Are We Really Zooming Ourselves into NBA Playoff Games? Yes, Yes We Are

Field of dreams.

  • Category
    People
  • Written by
    Rich Thomas
  • Illustrated by
    Nikki Smith

I can’t think of anything I care for less than sports.

Everyone has at least one friend with that opinion, and chances are you secretly hold a small amount of disdain for him or her—especially since it’s something they casually lob into conversations to achieve some type of reaction. It’s like the person who “doesn’t get” The Beatles or, despite having no dietary restrictions or underlying health conditions, “doesn’t care much for dessert.” Who hurt you … and how can we help?

For those of us who care deeply about sports—who have multiple jerseys from various teams hanging in their closet, or have sworn loudly enough at the television to make someone else in the room moderately uncomfortable—this year has been a tough sell. Canned crowd noise piped into cavernous football stadiums rings a little hollow, but at the same time it’s hard to see even the socially distanced crowds in Jacksonville or Kansas City and not think about the potential health consequences. And when the Lightning raised the Stanley Cup and paraded it around the rink at an empty Rogers Place—nearly 3,000 miles from Tampa Bay—you couldn’t help but feel pangs of disappointment for the players.

But still we tune in and cheer and fork over a few hundred dollars to get our dog’s face printed on a piece of foamcore that sits on a hot seat down the first base line at Dodger Stadium just because we can. We roll the dice on absurd last-place punishments in fantasy sports because it’s all we’ve got—and if I have to shave my head, then fine. It’s a pandemic, and dad needed a haircut anyway.

Because sports matter. It’s why people who’ve never had a child in AYSO still drive past an empty pitch on a Saturday afternoon and stare as if a game were happening. Or why people who don’t play baseball walk by the diamonds at Anderson or Perry Park and get bummed out by the overgrowth in the outfield.
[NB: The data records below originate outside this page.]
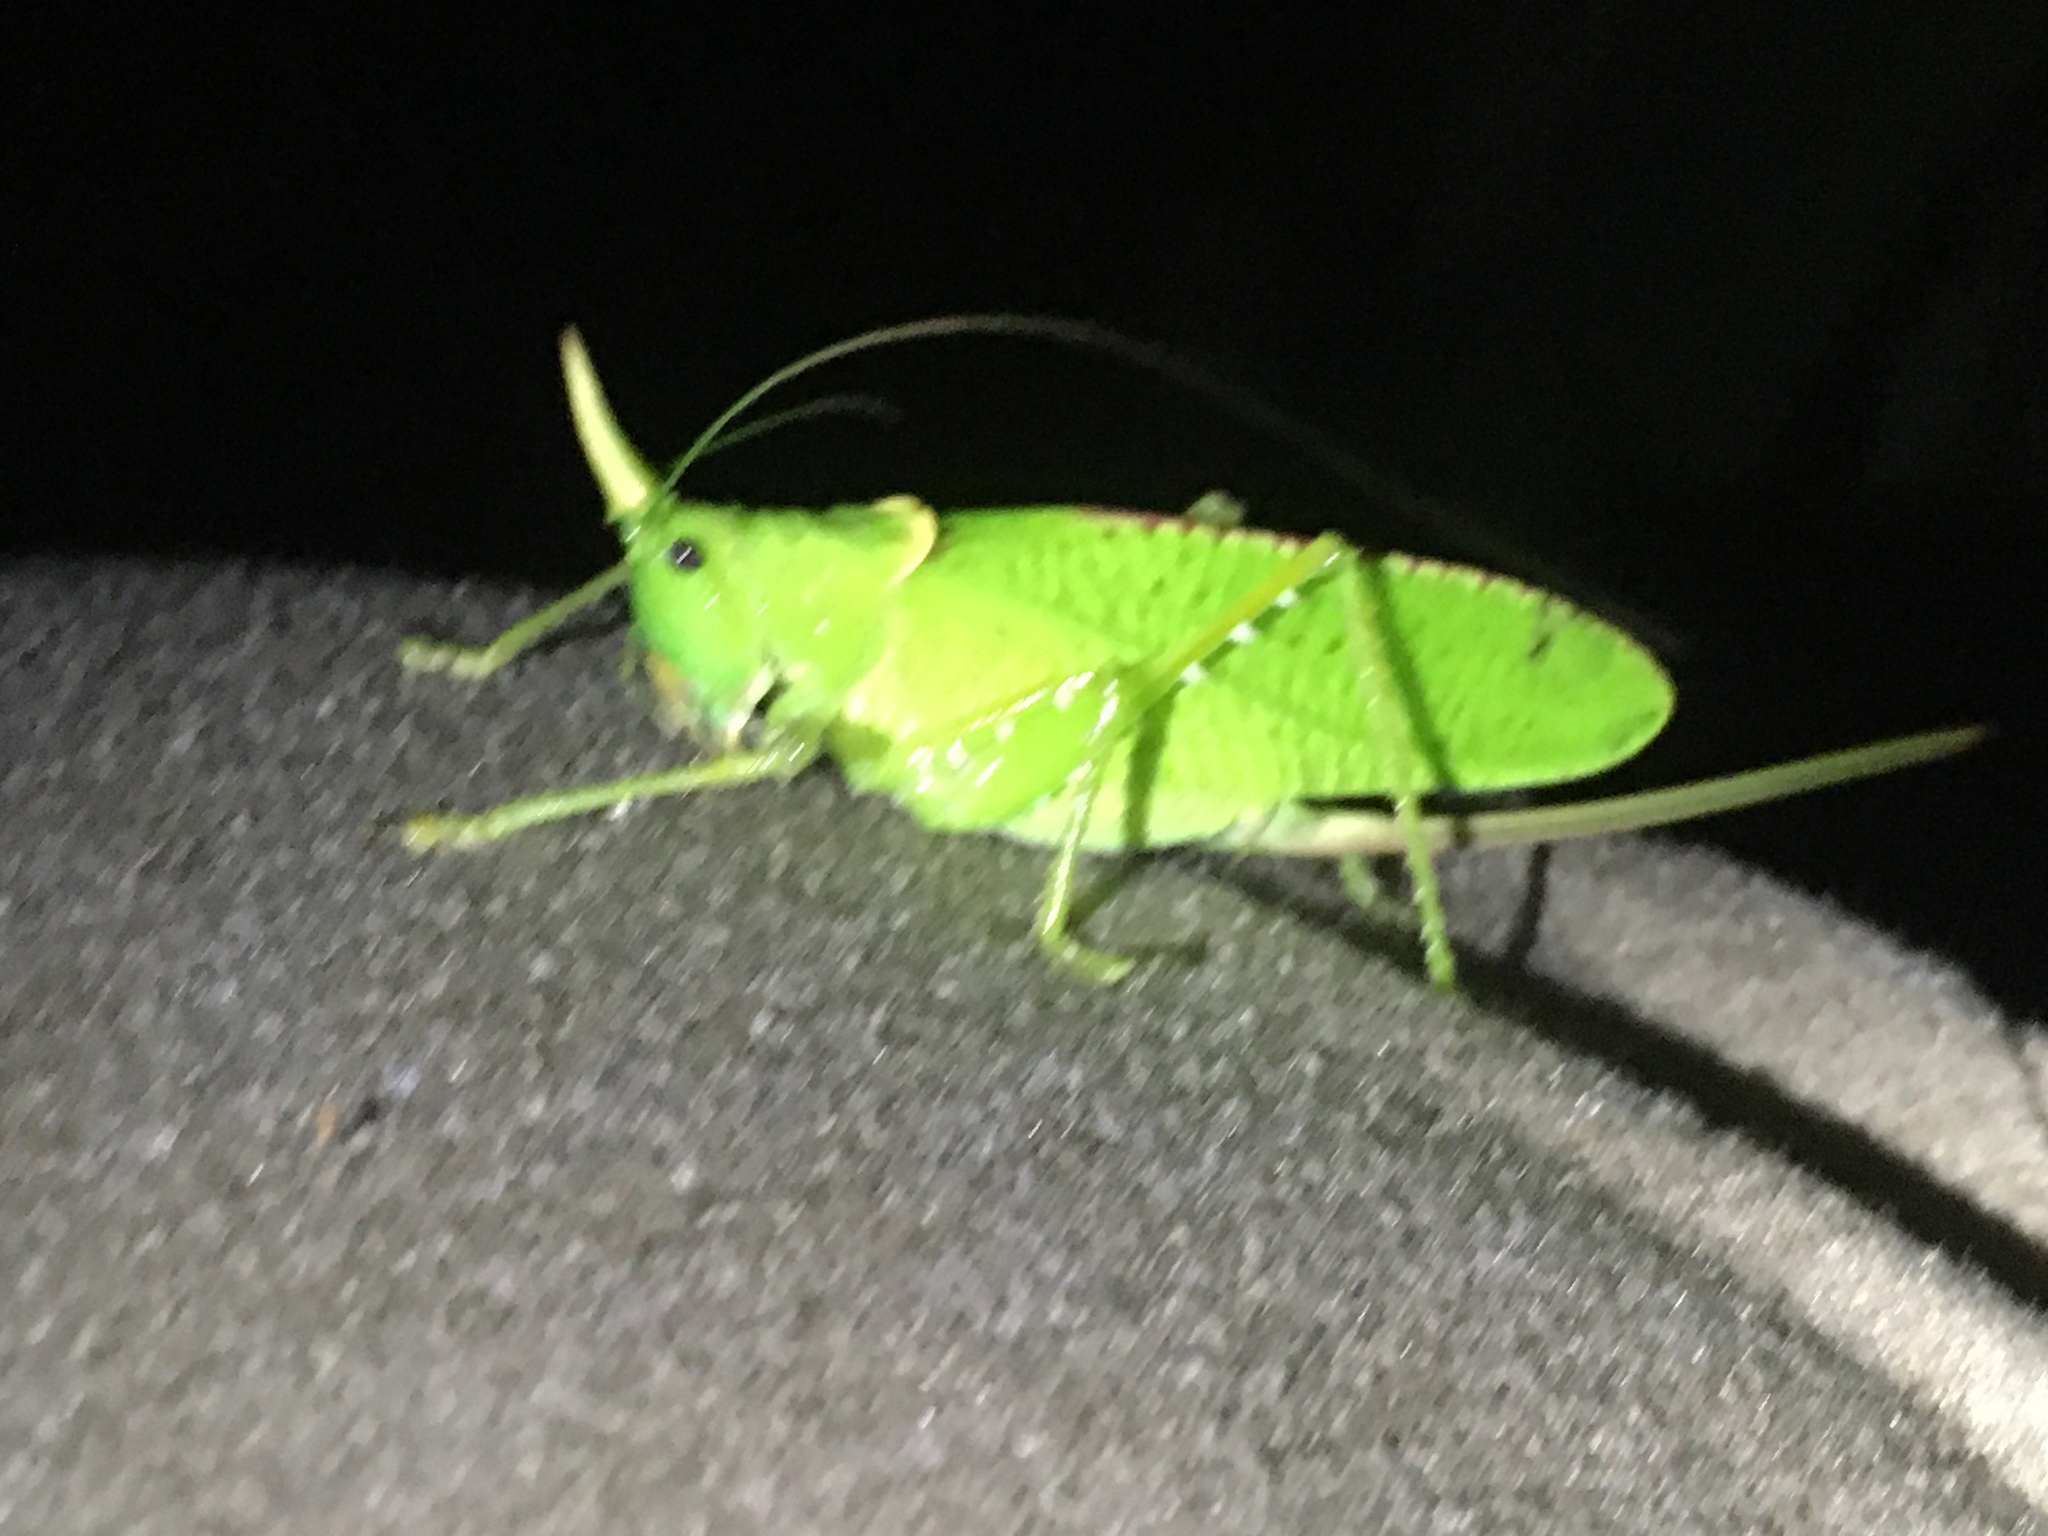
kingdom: Animalia
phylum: Arthropoda
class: Insecta
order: Orthoptera
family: Tettigoniidae
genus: Copiphora
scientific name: Copiphora rhinoceros
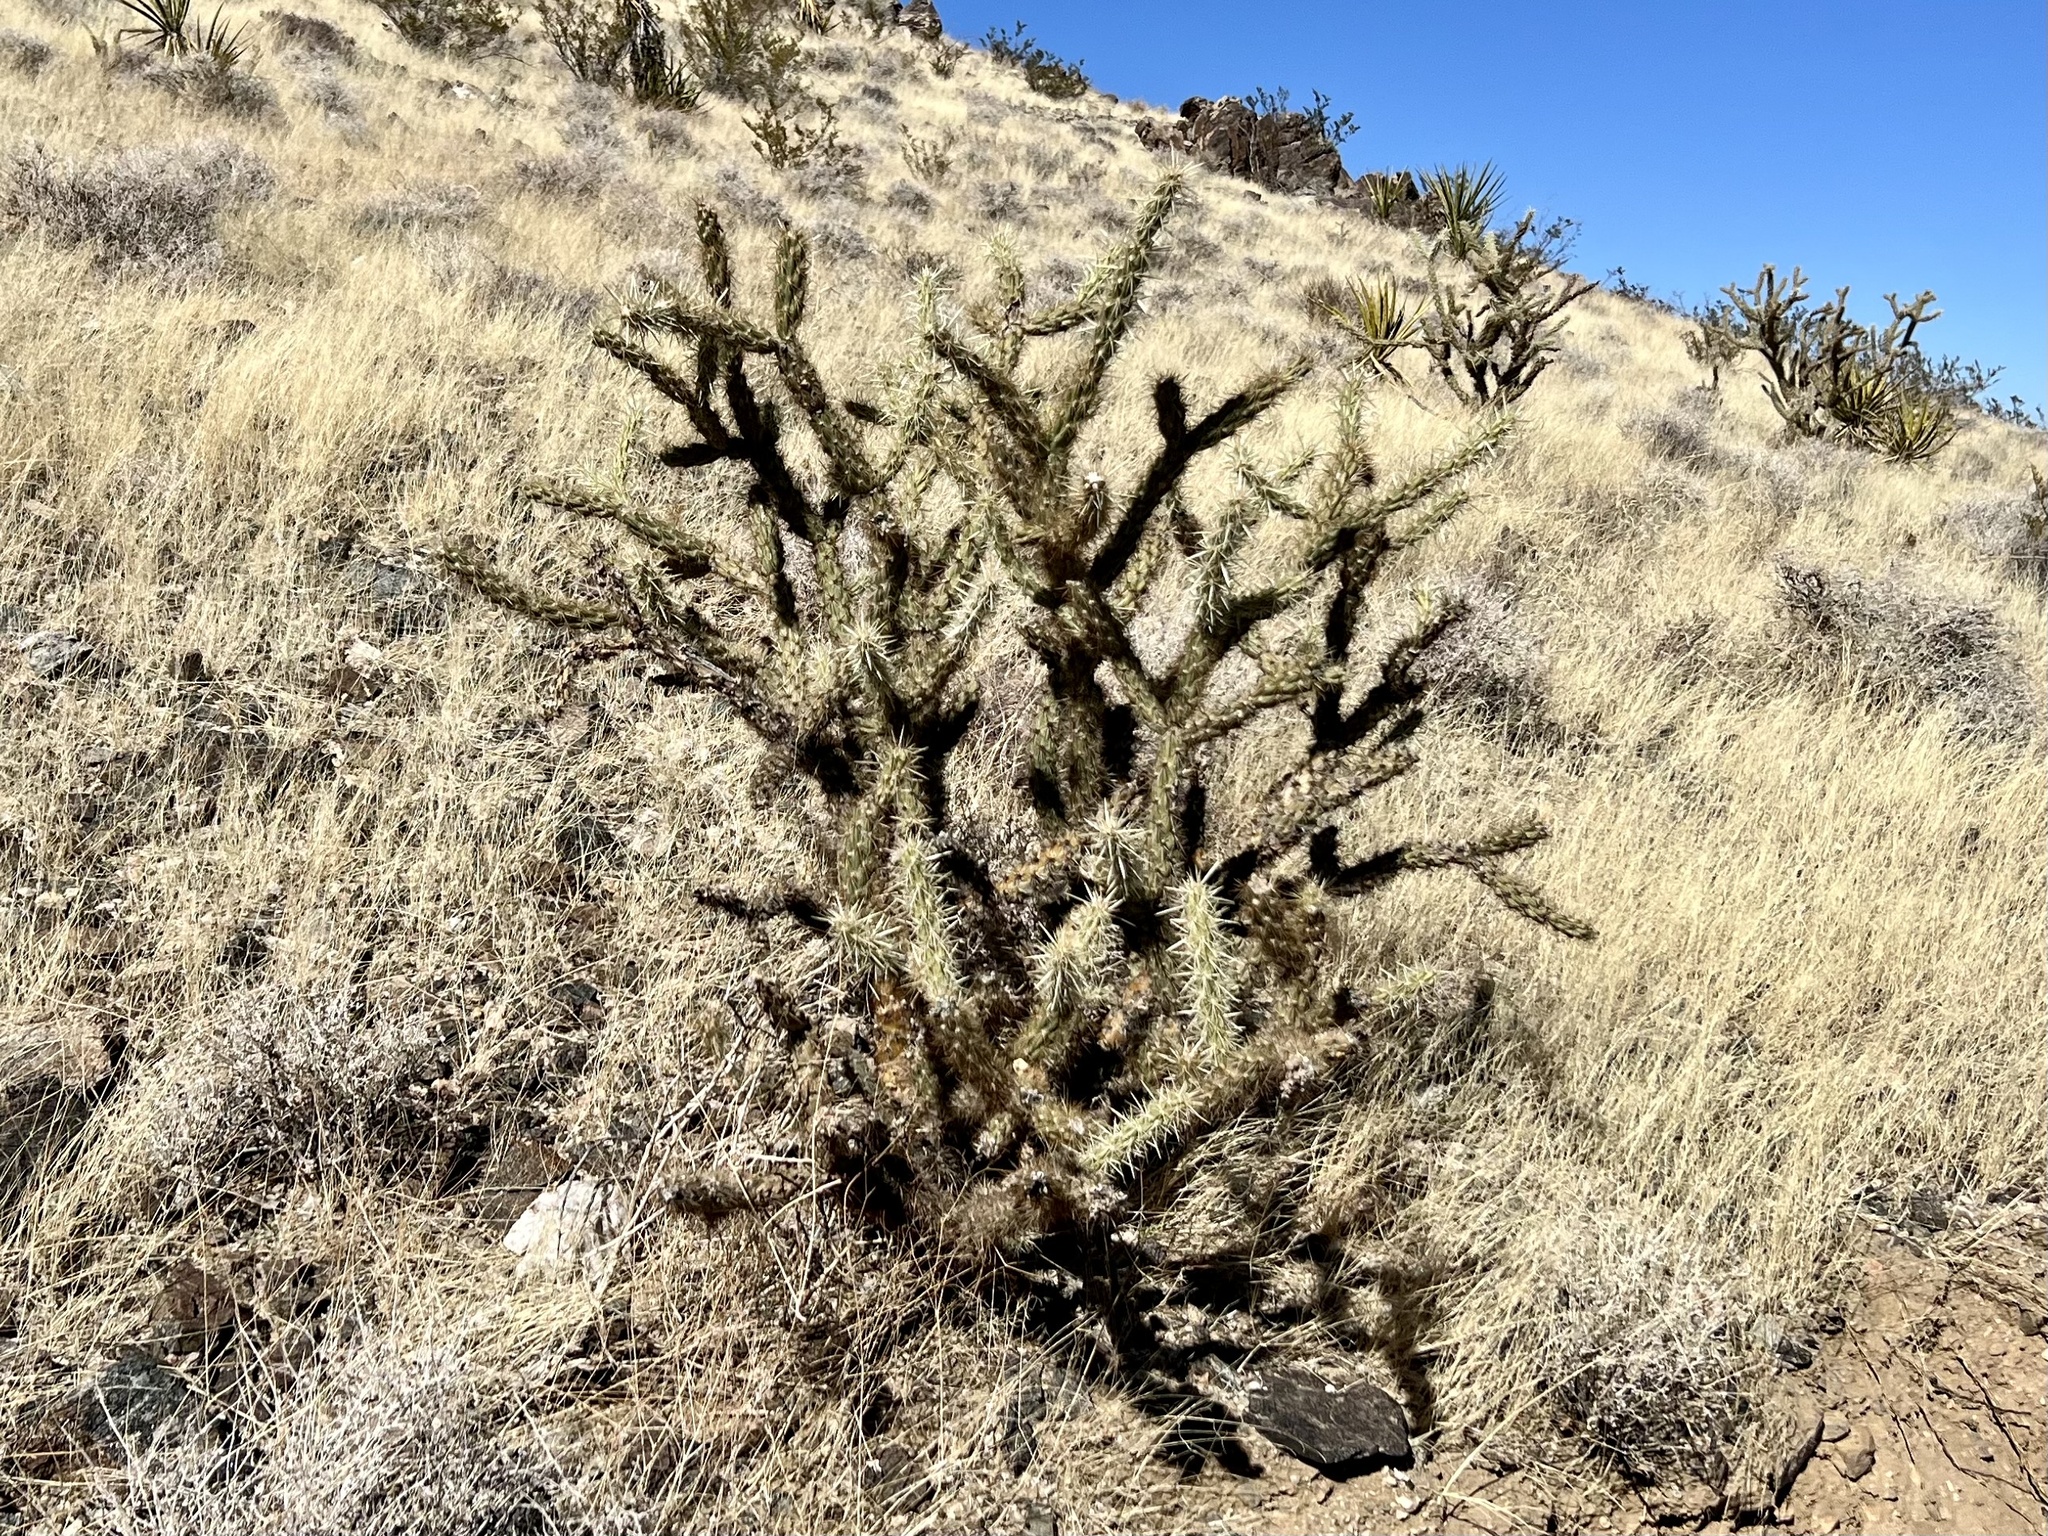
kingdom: Plantae
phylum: Tracheophyta
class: Magnoliopsida
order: Caryophyllales
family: Cactaceae
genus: Cylindropuntia
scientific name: Cylindropuntia acanthocarpa
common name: Buckhorn cholla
If you’re the parent of a senior who didn’t get to compete in their final year of high school sports, I feel for you. If this was the year you were planning on signing your kid up for U5 soccer and you really want to see a bunch of children kick stuff around aimlessly while people yell and point fingers, watch C-SPAN.

Here’s the truth. The kids needed a break anyway. Apart from the small group of career athletes who train with the focus and intensity required of someone hoping to excel at the next level, a lot of kids have enough on their plate and are secretly thrilled at the prospect of not having to stand in center field on a 90º day wearing an uncomfortable plastic cup and praying that a towering fly ball doesn’t come their way. If anything, absence makes the heart grow fonder.

Full schedules will return, and fans will trickle back in. Until then, when was the last time you watched Chariots of Fire, The Natural, When We Were Kings, Rudy or Hoop Dreams? Yes, the kid is old enough for Dodgeball. Might be time for a movie night. And don’t worry—your jerseys will still be there to make your wife uncomfortable when you wear them in public on days where there is no game.